■ About this exercise
Does each statement below agree with the page on creating and training a classification solution? Answer yes or no for (a), (b) and (c), quoting the words of the page that settle each one. (a) Classes with fewer than 30 records in the training dataset are left out of solution training. (b) The Name field is filled in by hand. (c) A user with the ml_admin role can perform this task.

■ Page extract
Create and train a classification solution

Xanadu Enable AI

Release

xanadu

ft:locale

en-US

ft:publication_title

Xanadu Enable AI

ft:clusterId

platai

bundleId

platai

workflow

Platform

Create and train a classification solution

Release version: Xanadu

Updated November 22, 2024

6 minutes to read

Specify the records used to train a classification solution, what fields trigger a prediction, and how often you want to retrain your solution.

Before you begin

Create a custom stopwords list if needed.
Role required: admin or ml_admin

Note:

In the Xanadu release, models in the classification, clustering, and similarity frameworks use Workflow solutions. These are pre-trained, so a word corpus isn't needed for your new solutions. When your existing solutions with a word corpus are re-trained after upgrading, they become Workflow solutions, and the Word Corpus field is removed from the form.

About this task

A predictive model is only as good as the data that you use to train it. To select appropriate records for training, examine the table's database dictionary as well as the current quality of the record values that you want to use.

For information on using encrypted training data, see Data Encryption in Predictive Intelligence.

For information about the minimum and maximum number of records you can use for training, see Predictive Intelligence properties.

Note:

Classes that have fewer than 30 records in your training dataset are excluded from solution training. When your solution is trained and complete, any excluded classes are listed in the Solution Statistics section of your ML Solution form.

Any classes that were excluded from your solution training are listed in the Solution Statistics section of your trained solution's ML Solution form.

You must create a separate solution definition for each predictive model you want to support. The following procedure explains how to create a new classification solution, but you can also copy an existing solution definition and its configuration into a new record by selecting Copy Solution Definition from the context menu. Edit the field values on the new record as needed.

Procedure

Ensure that you are in the application scope you want for your solution definition, then navigate to All > Predictive Intelligence > Classification > Solution Definitions.
On the Classification Definitions list, select New.

On the empty Classification Definition form, configure the fields according to the following guidance.


Field	Value
Label	Enter a unique name for the solution record.
Name	The system generates the value of this read-only field based on the Label value that you entered.
Word Corpus	Select a word corpus that's relevant to your solution. For more information, see Create a word corpus. Note: Word Corpus is not a required field for customers implementing Predictive Intelligence for the first time starting in Utah. A pre-trained model is used instead. The Word Corpus field is removed for pre-trained models.
Table	Select the table containing the target records that you want the system to predict.
Output Field	Select the field whose value you want the predictive model to set. In general, a good output field has these characteristics. It's a choice field or a string field with a finite set of possible values. It has some causal connection to the input fields. For example, on the default Incident Categorization solution definition, the output field is set to Category.

■ Records from a dataset
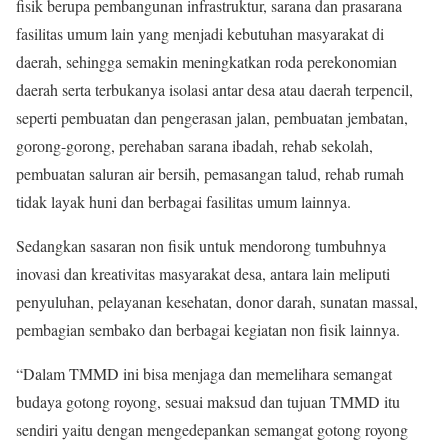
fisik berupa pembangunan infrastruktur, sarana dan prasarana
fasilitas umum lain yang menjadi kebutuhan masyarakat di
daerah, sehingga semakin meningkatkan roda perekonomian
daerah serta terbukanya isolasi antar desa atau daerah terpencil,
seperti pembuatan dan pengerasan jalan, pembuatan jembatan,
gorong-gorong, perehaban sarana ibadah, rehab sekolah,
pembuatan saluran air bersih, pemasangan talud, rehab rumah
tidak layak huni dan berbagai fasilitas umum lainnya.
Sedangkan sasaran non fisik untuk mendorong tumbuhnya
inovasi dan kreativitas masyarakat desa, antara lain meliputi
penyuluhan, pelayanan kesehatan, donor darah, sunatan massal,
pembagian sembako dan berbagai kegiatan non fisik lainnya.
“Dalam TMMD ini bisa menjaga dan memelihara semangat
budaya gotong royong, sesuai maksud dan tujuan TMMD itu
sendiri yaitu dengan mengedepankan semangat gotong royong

■ Solution
(a) Yes: "Classes that have fewer than 30 records in your training dataset are excluded from solution training."
(b) No: "The system generates the value of this read-only field based on the Label value that you entered."
(c) Yes: "Role required: admin or ml_admin"